Anyhow, I’m not sure if the OpenJDK implementation changed or if Scala’s implementation of companion objects changed in some important way, but the reflection that powers the Atomic*FieldUpdaters checks to make sure the code creating them them would have permission to access the field the normal way, and doesn’t recognize companion objects as having access to private fields.

The answer says the compiler loosens access for you, which scalac does for many things that are nominally private. (See the tweak below.) (was: I haven’t tried that code recently.)

Edit, this works, with semicolons left over from the original java:

package scala.collection.concurrent;

import java.util.concurrent.atomic.AtomicIntegerFieldUpdater;

object CNodeBase {
  private final val name = "scala$collection$concurrent$CNodeBase$$csize"
  private val updater = AtomicIntegerFieldUpdater.newUpdater(classOf[CNodeBase[_, _]], name)
}

abstract class CNodeBase[K, V] extends MainNode[K, V] {
  import CNodeBase.updater

  @volatile private[this] var csize = -1;

  @inline private final def tweak() = csize

  def CAS_SIZE(oldval: Int, nval: Int) = updater.compareAndSet(this, oldval, nval);

  def WRITE_SIZE(nval: Int) = updater.set(this, nval);

  def READ_SIZE() = updater.get(this);
}

Edit: regarding my previous self-deprecating joke about the like-named accessor, in the SO answer, a method had a reference parameter used to access the field. If tweak were named csize, the following works because the field is not visible and “empty application” supplies the parentheses:

def f(cnode: CNodeBase) = cnode.csize

You shouldn’t rely on this, the compiler is free to choose any name-mangling scheme it wants for things which are not part of the public API.

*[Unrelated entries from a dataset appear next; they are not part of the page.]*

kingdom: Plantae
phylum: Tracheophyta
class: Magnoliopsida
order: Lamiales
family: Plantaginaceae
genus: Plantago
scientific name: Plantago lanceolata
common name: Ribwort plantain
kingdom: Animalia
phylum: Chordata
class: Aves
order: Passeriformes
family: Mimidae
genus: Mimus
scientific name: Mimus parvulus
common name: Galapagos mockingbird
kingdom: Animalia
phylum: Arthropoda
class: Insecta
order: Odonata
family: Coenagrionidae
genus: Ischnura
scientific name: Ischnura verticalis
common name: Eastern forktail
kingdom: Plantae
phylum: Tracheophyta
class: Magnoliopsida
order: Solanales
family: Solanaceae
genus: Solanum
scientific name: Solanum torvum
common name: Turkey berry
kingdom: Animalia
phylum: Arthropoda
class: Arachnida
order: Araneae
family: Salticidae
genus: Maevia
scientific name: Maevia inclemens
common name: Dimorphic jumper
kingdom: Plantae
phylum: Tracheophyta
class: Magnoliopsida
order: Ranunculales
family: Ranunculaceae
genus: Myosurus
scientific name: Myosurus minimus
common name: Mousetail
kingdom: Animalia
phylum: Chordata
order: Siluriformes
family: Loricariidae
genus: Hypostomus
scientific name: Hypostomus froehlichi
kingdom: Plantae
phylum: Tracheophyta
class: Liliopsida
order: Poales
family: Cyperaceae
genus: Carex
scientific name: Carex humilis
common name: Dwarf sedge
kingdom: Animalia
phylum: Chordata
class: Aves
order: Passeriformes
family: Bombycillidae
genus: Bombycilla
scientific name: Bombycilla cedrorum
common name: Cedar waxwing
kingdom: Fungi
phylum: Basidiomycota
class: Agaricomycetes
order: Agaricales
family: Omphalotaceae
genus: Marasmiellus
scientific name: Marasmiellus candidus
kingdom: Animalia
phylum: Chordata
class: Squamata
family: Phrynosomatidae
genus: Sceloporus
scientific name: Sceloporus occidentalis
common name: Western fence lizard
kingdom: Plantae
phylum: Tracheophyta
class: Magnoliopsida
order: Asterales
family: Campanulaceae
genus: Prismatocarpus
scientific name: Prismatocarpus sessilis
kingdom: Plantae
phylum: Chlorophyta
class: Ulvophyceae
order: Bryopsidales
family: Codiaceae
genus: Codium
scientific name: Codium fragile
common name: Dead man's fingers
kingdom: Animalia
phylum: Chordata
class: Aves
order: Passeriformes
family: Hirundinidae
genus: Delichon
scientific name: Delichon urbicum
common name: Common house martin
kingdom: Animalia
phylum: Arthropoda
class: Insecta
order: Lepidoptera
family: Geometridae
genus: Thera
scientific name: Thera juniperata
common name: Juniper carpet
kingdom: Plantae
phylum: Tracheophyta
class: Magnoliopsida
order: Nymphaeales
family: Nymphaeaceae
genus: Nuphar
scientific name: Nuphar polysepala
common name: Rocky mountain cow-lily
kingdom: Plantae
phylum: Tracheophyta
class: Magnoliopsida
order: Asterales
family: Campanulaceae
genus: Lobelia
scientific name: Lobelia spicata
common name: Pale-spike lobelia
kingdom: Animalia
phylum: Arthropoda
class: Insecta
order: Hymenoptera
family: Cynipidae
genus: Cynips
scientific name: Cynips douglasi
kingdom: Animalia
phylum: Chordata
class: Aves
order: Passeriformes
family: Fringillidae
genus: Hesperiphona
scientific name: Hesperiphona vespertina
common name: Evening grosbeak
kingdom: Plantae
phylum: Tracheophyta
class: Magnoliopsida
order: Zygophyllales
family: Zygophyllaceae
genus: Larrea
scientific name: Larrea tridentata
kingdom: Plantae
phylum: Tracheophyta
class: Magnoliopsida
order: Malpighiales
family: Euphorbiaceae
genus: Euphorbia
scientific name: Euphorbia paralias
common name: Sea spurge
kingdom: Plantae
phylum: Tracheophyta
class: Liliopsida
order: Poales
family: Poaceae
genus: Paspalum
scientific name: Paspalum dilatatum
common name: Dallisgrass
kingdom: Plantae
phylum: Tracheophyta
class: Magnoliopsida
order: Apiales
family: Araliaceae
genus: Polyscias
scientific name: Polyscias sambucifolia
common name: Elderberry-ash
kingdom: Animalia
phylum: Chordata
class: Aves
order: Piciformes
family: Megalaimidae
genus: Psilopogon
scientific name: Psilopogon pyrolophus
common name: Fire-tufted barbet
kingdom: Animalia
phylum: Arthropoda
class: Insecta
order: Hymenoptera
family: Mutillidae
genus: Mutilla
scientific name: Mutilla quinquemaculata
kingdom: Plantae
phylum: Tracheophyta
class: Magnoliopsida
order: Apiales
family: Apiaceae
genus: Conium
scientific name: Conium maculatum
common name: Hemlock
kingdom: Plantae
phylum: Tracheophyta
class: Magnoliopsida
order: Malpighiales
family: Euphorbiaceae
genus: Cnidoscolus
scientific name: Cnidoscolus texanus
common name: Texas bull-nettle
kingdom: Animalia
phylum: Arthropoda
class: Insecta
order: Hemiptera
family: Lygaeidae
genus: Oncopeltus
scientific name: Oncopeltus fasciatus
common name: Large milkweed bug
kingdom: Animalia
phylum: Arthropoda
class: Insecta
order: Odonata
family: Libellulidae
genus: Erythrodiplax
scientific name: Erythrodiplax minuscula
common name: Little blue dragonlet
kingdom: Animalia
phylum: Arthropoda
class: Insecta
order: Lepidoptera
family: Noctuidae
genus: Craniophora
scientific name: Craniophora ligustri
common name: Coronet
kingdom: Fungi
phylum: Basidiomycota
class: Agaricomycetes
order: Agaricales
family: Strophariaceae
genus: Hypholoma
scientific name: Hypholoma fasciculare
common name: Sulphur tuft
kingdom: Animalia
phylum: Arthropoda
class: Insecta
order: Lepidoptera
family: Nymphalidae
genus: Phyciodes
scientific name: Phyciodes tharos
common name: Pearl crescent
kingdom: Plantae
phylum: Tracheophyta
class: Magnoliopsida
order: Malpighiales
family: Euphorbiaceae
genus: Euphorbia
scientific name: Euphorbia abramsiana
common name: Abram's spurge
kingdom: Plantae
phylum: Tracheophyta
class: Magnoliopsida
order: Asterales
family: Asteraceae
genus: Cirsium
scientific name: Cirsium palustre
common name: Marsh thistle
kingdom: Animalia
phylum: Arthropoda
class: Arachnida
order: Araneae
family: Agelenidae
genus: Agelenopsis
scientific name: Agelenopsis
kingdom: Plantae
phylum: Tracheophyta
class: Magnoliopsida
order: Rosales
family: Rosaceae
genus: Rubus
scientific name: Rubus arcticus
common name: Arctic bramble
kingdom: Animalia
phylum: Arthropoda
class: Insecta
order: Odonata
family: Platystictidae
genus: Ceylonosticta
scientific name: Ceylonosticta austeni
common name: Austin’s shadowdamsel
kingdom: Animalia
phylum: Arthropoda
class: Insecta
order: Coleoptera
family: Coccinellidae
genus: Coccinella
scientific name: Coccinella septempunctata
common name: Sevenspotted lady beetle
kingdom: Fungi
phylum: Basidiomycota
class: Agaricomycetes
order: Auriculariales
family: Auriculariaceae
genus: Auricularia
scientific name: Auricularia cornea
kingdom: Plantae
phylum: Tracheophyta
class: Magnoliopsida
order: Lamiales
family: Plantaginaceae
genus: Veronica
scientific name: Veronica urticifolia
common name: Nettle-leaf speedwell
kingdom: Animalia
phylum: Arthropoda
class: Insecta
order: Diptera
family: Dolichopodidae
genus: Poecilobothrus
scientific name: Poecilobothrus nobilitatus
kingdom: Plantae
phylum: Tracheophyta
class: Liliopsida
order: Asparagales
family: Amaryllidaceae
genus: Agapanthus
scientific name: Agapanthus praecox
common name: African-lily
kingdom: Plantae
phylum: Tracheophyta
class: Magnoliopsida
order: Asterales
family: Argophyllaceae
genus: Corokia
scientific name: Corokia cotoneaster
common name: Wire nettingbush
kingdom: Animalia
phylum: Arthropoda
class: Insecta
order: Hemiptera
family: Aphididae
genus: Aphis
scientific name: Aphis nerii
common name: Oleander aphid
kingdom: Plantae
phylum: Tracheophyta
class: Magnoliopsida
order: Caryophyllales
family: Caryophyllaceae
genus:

Not saying it’s a good idea even modulo mangling.

Also, Scala 3 inline does not widen access to the field, but generates an accessor inline$csize, so the scheme breaks down. Not sure if that is a feature, as it is not inlined. Same for access to private field from companion, but accessor is named like mangled field in Scala 2.

I was expecting something "fairly close to the spirit of inline" as the OP puts it.

Somehow your snippet quote lost a dollar.